Which is cool, since I wish to perform a chmod (and internal command for lftp, with support varying by ftp server) So I expand the command like this:

find . | grep "/$" | xargs echo

Which outputs — nothing. No error output, either. The pipe from grep to xargs isn't happening.

My goal is to form the equivalent of:

chmod 755 ./daily/
chmod 755 ./ffmpeg-installer/

In lftp, the chmod command is performing an ftp-server-permissions change, not a local perms change.


Solution

  • For an explanation of why this does not work as expected, read on - for a solution to the given problem, scroll down.

    The answer can be found in the manpage for lftp, which states that

    "[s]ome commands allow redirecting their output (cat, ls, ...) to file or via pipe to external command."

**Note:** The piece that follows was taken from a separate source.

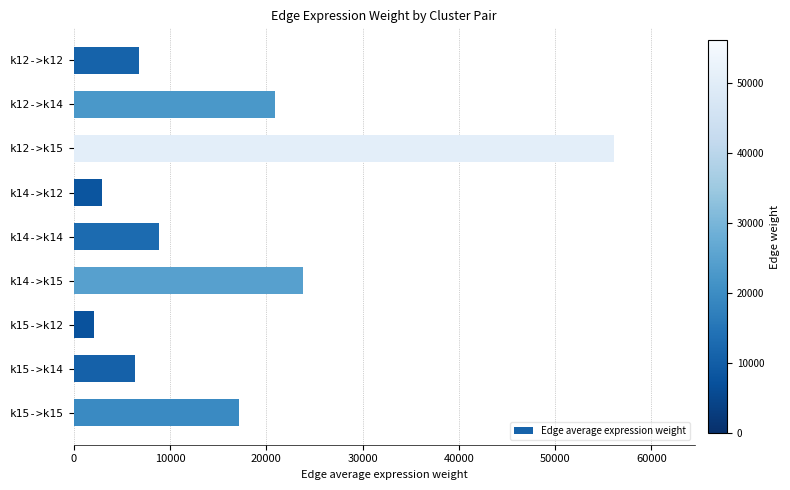

At which category does the chart reach its minimum across all series?

k15->k12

    So, when you are using a pipe like this on a command that does support redirection in lftp, you are piping its output to your local tools, which will eventually result in chmod trying to change the permissions for a file/directory on our local machine, and most likely fail in case you don't coincidally have the same directory layout in your current directory locally - which is probably the problem you encountered.

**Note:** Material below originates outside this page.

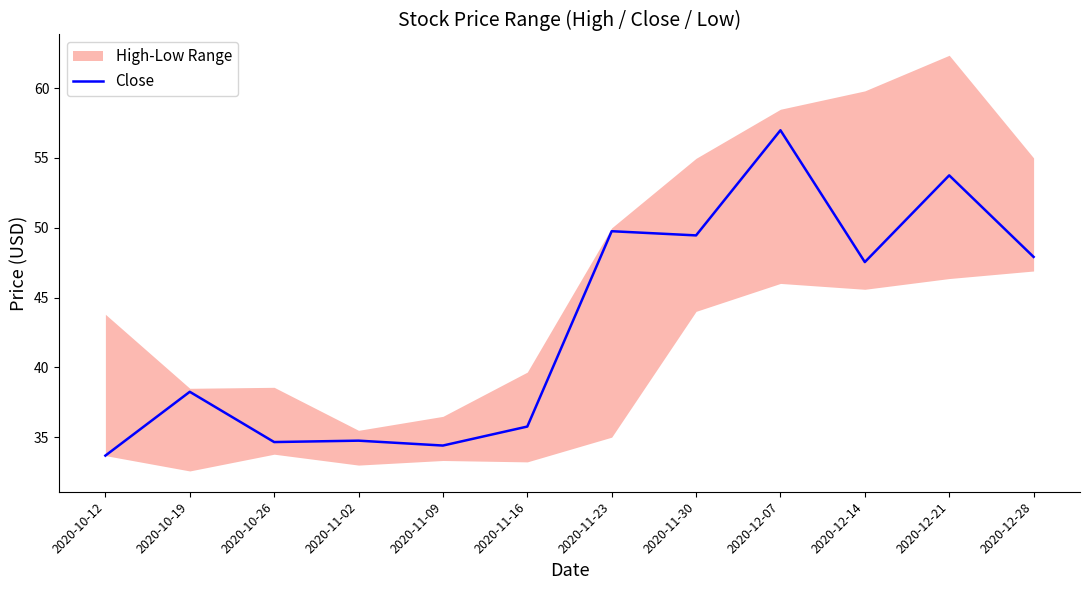

Approximately how many times larger is the value at 2020-12-14 compared to 2020-12-21?

0.9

    The grep + xargs pipe does work, I just tested the following:

    lftp> find -d 2 | grep "/$"
    ./
    ./applications/
    ./lost+found/
    ./netinfo/
    ./packages/
    ./security/
    ./systems/
    lftp> find -d 2 | grep "/$" | xargs echo
    ./ ./applications/ ./lost+found/ ./netinfo/ ./packages/ ./security/ ./systems/
    

    My wild guess is that it did not appear to work for you because you did not specify a max-depth to find and the network connection + buffering in the pipe got in the way. When I try the same on a directory containing many files/subfolders it takes really long to finish and print. Did the command actually finish for you without output?

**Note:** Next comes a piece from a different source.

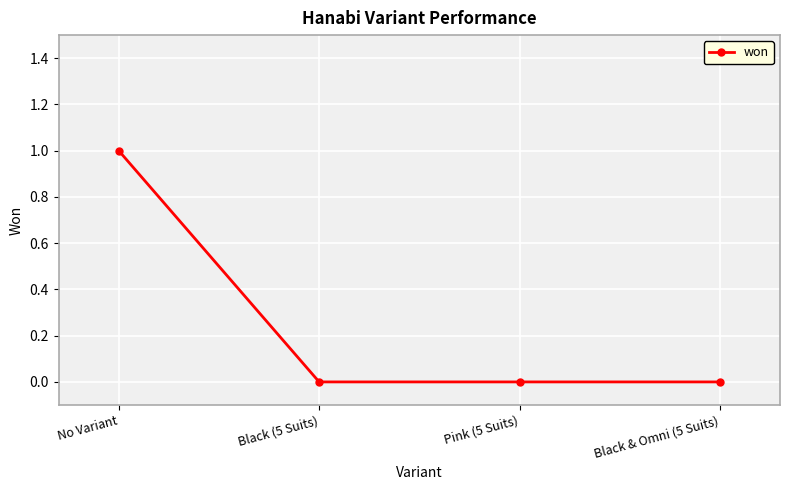

What is the sum of all values?

1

    But still, what you are trying to do is not possible. As I stated, the right-hand-side of the pipe works with external commands (even if an inbuilt of the same name exists) as explained by the manual, so

    lftp> chmod 644 foobar
    

    and

    lftp> echo "foobar" | xargs chmod 644
    

    are not equivalent. Yes, chmod is an inbuilt but used in a pipe in the client it will not execute the inbuilt - the manpage clearly states this and you can easily test this yourself. Try the following commands and check their output:

    lftp> echo foo | uname -a
    lftp> echo foo | ls -al
    lftp> echo foo | chmod --help
    lftp> chmod --help
    

    Solution

    As far as a solution to your problem is concerned, you can try something along the lines of:

    #!/bin/bash
    
    server="ftp.foo.bar"
    root_folder="/my/path"
    
    {
            {
                    lftp "${server}" <<EOF
                    cd "${root_folder}"
                    find | grep "/$"
                    quit
    EOF
            } | awk '{ printf "chmod 755 \"%s\"\n", $0 }'
    
            {
                    lftp "${server}" <<EOF
                    cd "${root_folder}"
                    find | grep -v "/$"
                    quit
    EOF
            } | awk '{ printf "chmod 644 \"%s\"\n", $0 }'
    } | lftp "${server}"
    

    This logs in to your server, cds to the folder where you want to recursively start changing the permissions, uses find + grep to find all directories, logs out, pipes this file list into awk to build chmod commands around it, repeats the whole process for files and then pipes the whole list of commands into a new lftp invocation to actually run the generated chmod commands.

    You will also have to add your credentials to the lftp invocations and you might want to comment out the final | lftp "${server}" to check if it produces the desired output before you actually run the whole thing. Please report back if this works for you!